• Your assignment: Take each line of the material that includes "preview" and copy it.

BEGIN

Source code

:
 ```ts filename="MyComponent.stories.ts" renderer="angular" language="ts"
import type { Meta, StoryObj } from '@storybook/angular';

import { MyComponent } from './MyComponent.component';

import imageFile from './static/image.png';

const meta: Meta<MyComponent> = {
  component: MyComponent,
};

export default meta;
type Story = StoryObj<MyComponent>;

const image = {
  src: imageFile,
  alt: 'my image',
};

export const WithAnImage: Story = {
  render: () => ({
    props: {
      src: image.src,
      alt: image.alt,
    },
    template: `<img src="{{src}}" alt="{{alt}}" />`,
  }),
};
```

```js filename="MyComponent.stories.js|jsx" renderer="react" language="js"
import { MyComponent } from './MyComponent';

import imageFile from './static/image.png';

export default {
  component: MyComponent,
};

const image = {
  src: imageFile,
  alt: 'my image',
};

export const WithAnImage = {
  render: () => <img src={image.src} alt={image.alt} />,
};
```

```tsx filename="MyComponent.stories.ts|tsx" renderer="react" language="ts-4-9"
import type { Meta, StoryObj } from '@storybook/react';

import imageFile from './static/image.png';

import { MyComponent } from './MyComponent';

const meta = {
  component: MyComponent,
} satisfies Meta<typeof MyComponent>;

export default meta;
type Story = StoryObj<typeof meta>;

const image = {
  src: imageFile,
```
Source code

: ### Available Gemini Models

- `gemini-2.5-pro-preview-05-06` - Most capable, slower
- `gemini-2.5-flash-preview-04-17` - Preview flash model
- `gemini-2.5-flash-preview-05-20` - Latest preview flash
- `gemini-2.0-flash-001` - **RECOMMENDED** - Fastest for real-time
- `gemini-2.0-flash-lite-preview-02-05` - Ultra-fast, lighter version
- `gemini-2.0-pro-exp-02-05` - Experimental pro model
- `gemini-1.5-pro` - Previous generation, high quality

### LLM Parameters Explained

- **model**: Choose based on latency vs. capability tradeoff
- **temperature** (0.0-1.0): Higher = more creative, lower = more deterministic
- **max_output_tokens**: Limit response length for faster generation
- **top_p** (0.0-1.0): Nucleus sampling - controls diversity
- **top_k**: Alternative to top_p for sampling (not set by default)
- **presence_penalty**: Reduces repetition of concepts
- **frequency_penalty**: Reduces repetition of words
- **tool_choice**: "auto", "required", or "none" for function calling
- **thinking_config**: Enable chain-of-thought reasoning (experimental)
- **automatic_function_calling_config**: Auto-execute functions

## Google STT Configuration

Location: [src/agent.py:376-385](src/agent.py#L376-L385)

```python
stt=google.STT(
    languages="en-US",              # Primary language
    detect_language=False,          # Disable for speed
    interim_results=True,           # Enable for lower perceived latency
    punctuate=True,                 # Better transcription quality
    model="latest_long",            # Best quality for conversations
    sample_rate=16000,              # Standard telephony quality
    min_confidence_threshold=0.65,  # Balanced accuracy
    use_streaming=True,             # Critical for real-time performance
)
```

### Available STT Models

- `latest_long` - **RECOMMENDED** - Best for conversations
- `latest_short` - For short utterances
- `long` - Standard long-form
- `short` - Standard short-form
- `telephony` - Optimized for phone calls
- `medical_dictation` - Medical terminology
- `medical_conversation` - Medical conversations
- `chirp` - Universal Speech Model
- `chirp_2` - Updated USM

END

• Solution:
- `gemini-2.5-pro-preview-05-06` - Most capable, slower
- `gemini-2.5-flash-preview-04-17` - Preview flash model
- `gemini-2.5-flash-preview-05-20` - Latest preview flash
- `gemini-2.0-flash-lite-preview-02-05` - Ultra-fast, lighter version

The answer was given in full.